What is the meaning of the phrase “go all “?
Is it from Crash Course Big History? How is it at around 10 minutes 28 seconds? Is an eruption
at the scale of millions of years almost constant? How come it’s impossible to blow up a super explosion with a nuke like the one that hits an asteroid (e.g. Grasshopper), but it’s dangerous if to go all Bruce Willis and shoot it with an asteroid (like the one I saw earlier) and a nuke can actually hurt earth!
Why doesn’t anyone turn into Bruce Willis?
How did you come to an opinion?
Read it as act the manner of, typically in an exaggerated way. This example is specifically referring to the movie Armageddon, where he attempted to blow up an asteroid with a nuclear bomb.
Athletes can not act like Bruce Willis, but not more. There’s nothing wrong with his acting, but don’t say that it means that “one must not be Bruce Willis”.
I don’t know enough about his films to know whether this is a reference to a particular character in a particular film, or whether it is suggesting that his characters in general tend to use an unreasonable level of violence.
Is this a reference to a movie? How do you prevent a volcanic eruption by using a thermonuclear device?
What do some people think about the ‘to be’ component, like ‘to get’ or the ‘to be’ component?
I call my school term Go, which has a multitude of meanings for many of my friends and family. This is one of those words with the most people around me. From the origin, the primary sense is to change one place to another (e.g. rushing from one place to another). Which one means “becoming something,” or to change your state? linking verb + adj.
- To become different, especially a bad way to go bald/blind/mad/bankrupt, etc.
- etc. To be different is to become different.
- Her hair is going grey. What about a woman with blonde blond hair?
- Milk has gone sour.
- What amazing things were going to happen to the little ones then all the memories went viral?
In formal registers, what you go / get /etc. are limited to adjective as to quality or state: she can go native, he can go barefoot, the woods can go silent, the sky can go cloudy, etc. In casual usage, however, anything goes ; you can go post or go medieval. You can do any of the following:
s she going lone wolf on his project?
The all here, like like or all like, can be interpreted as a filler.
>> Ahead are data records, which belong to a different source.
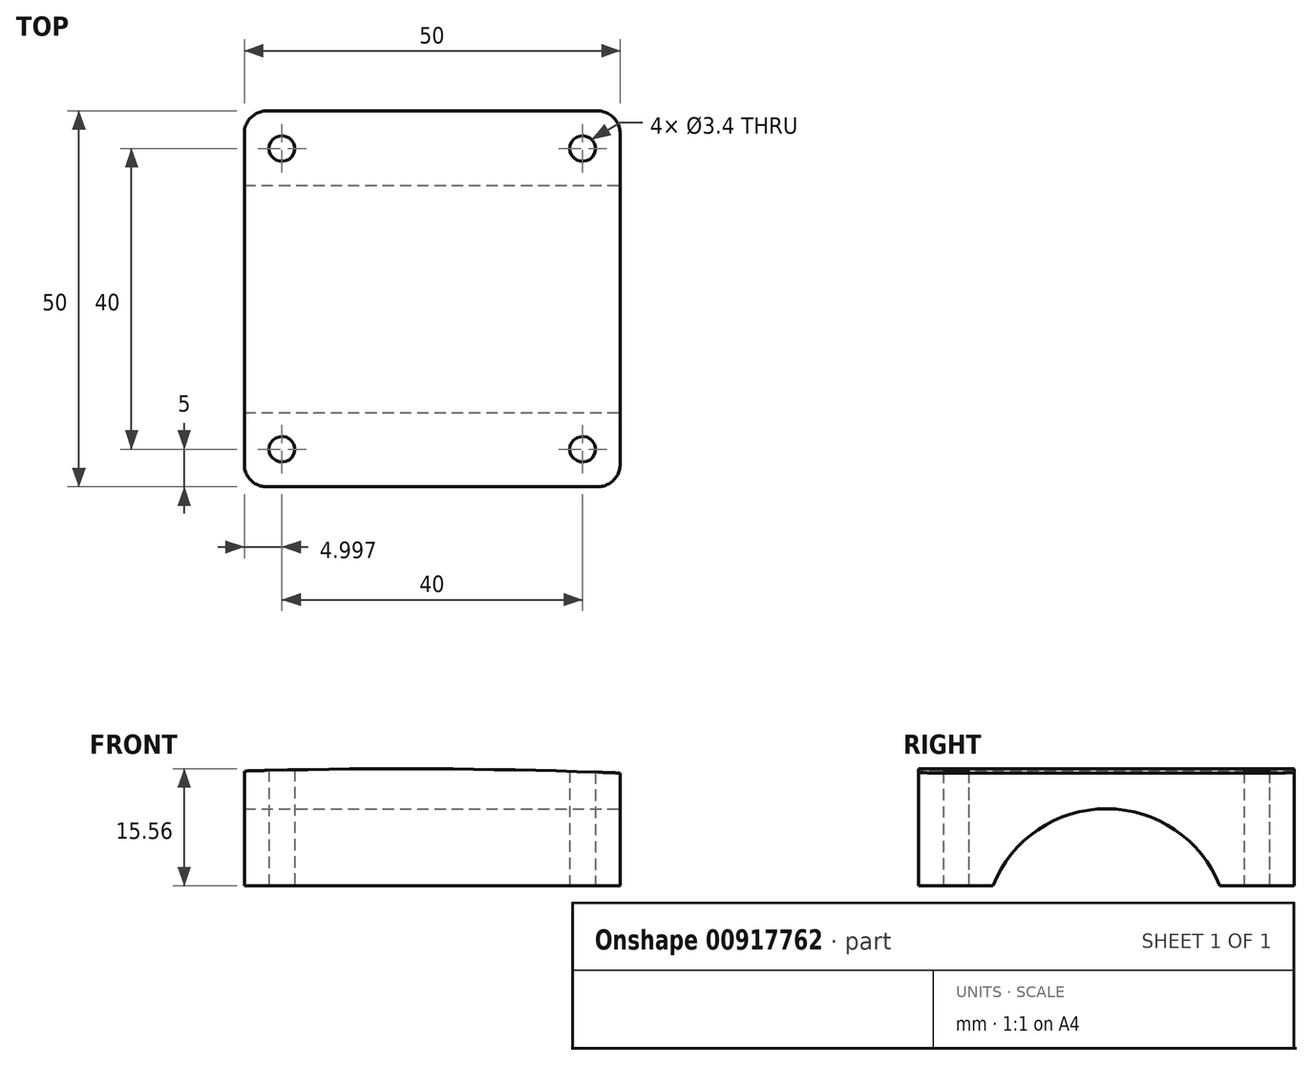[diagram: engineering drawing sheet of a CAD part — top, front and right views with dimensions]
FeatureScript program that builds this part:
annotation { "Feature Type Name" : "Feature", "Feature Type Description" : "" }
export const myFeature = defineFeature(function(context is Context, id is Id, definition is map)
    precondition{}
    {
        {
            var Q0;
            Q0=qCreatedBy(makeId("Front.planeOp"),FACE);
            var sketch = newSketch(context, id + "F0", { "sketchPlane" : qUnion([Q0])});
            skLineSegment(sketch, "E0.bottom", {"start": v(28.73, 9.53) * mm, "end": v(-21.27, 9.53) * mm});
            skLineSegment(sketch, "E0.left", {"start": v(28.73, 9.53) * mm, "end": v(28.73, 24.53) * mm});
            skLineSegment(sketch, "E0.right", {"start": v(-21.27, 9.53) * mm, "end": v(-21.27, 24.8) * mm});
            skArc(sketch, "E1", {"start": v(28.73, 24.53) * mm, "mid": v(3.73, 25.08) * mm, "end": v(-21.27, 24.8) * mm});
            skSolve(sketch);
        }
        {
            var Q0;
            Q0 = qSketchRegion(id + "F0", true);
            extrude(context, id + "F1", {"entities" : qUnion([Q0]), "depth" : 50 * mm, "offsetDistance" : 25 * mm});
        }
        {
            var Q0;
            Q0=makeQuery(id+"F1.opExtrude","SWEPT_FACE",FACE,{"disambiguationData":[OSD([sQuery(id+"F0.wireOp",EDGE,"E0.left")])]});
            var sketch = newSketch(context, id + "F2", { "sketchPlane" : qUnion([Q0])});
            skCircle(sketch, "E2", {"center": v(-25, 3.53) * mm, "radius": 16.25 * mm});
            skSolve(sketch);
        }
        {
            var Q0;
            Q0 = qSketchRegion(id + "F2", true);
            extrude(context, id + "F3", {"entities" : qUnion([Q0]), "operationType" : NewBodyOperationType.REMOVE, "endBound" : BoundingType.THROUGH_ALL, "oppositeDirection" : true, "depth" : 25 * mm, "offsetDistance" : 25 * mm});
        }
        {
            var Q0;
            {var subQ0=sQuery(id+"F0.wireOp",EDGE,"E0.right");var subQ1=sQuery(id+"F0.wireOp",EDGE,"E0.left");var subQ2=sQuery(id+"F0.wireOp",EDGE,"E0.bottom");Q0=makeQuery(id+"F3.boolean.opBoolean","SPLIT",FACE,{"disambiguationData":[TD([makeQuery(id+"F1.opExtrude","CAP_FACE",FACE,{"disambiguationData":[OSD([subQ2,subQ1,subQ0,sQuery(id+"F0.wireOp",EDGE,"E1")])],"isStart":false})])],"derivedFrom":makeQuery(id+"F1.opExtrude","SWEPT_FACE",FACE,{"disambiguationData":[OSD([subQ2])]})});}
            var sketch = newSketch(context, id + "F4", { "sketchPlane" : qUnion([Q0])});
            skPoint(sketch, "E3", {"position": v(-16.27, 45) * mm});
            skPoint(sketch, "E4", {"position": v(23.73, 45) * mm});
            skPoint(sketch, "E5", {"position": v(23.73, 5) * mm});
            skPoint(sketch, "E6", {"position": v(-16.27, 5) * mm});
            skCircle(sketch, "E7", {"center": v(-16.27, 45) * mm, "radius": 1.7 * mm});
            skCircle(sketch, "E8", {"center": v(23.73, 45) * mm, "radius": 1.7 * mm});
            skCircle(sketch, "E9", {"center": v(-16.27, 5) * mm, "radius": 1.7 * mm});
            skCircle(sketch, "E10", {"center": v(23.73, 5) * mm, "radius": 1.7 * mm});
            skSolve(sketch);
        }
        {
            var Q0;
            Q0 = qSketchRegion(id + "F4", true);
            extrude(context, id + "F5", {"entities" : qUnion([Q0]), "operationType" : NewBodyOperationType.REMOVE, "endBound" : BoundingType.THROUGH_ALL, "oppositeDirection" : true, "depth" : 25 * mm, "offsetDistance" : 25 * mm});
        }
        {
            var Q0;
            Q0=makeQuery(id+"F1.opExtrude","CAP_EDGE",EDGE,{"disambiguationData":[OSD([sQuery(id+"F0.wireOp",EDGE,"E0.left")])],"isStart":false});
            var Q1;
            Q1=makeQuery(id+"F1.opExtrude","CAP_EDGE",EDGE,{"disambiguationData":[OSD([sQuery(id+"F0.wireOp",EDGE,"E0.right")])],"isStart":false});
            var Q2;
            Q2=makeQuery(id+"F1.opExtrude","CAP_EDGE",EDGE,{"disambiguationData":[OSD([sQuery(id+"F0.wireOp",EDGE,"E0.right")])],"isStart":true});
            var Q3;
            Q3=makeQuery(id+"F1.opExtrude","CAP_EDGE",EDGE,{"disambiguationData":[OSD([sQuery(id+"F0.wireOp",EDGE,"E0.left")])],"isStart":true});
            fillet(context, id + "F6", {"entities" : qUnion([Q0, Q1, Q2, Q3]), "radius" : 3 * mm, "tangentPropagation" : true, "allowEdgeOverflow" : false});
        }
    });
Though it can also be used for intensification, or conversely for hedging/quoting when means to say or express ( My dad goes “have you taken out the trash yet?” and I was all “I said I’d do it later” and my mom was like “Must we have this same argument every week?” “t”).
To go all Bruce Willis is probably just a even slangier way to say go Bruce Willis, i.e. “All Bobcats” or “All Bobcats.” ‘Brownies: At My Homefront’, done for stylistic/creative reasons to impart a friendly or casual tone. One could alternatively interpret it as perverse; to all Bruce Willis is to be in imitation of Bruce Willis, whereas to be Bruce Willis would suggest a more direct or complete personification. Some interesting posts on quotative all have beenn covered at EL&U by Hugo in 2012 and again by Sven Yangs in 2016.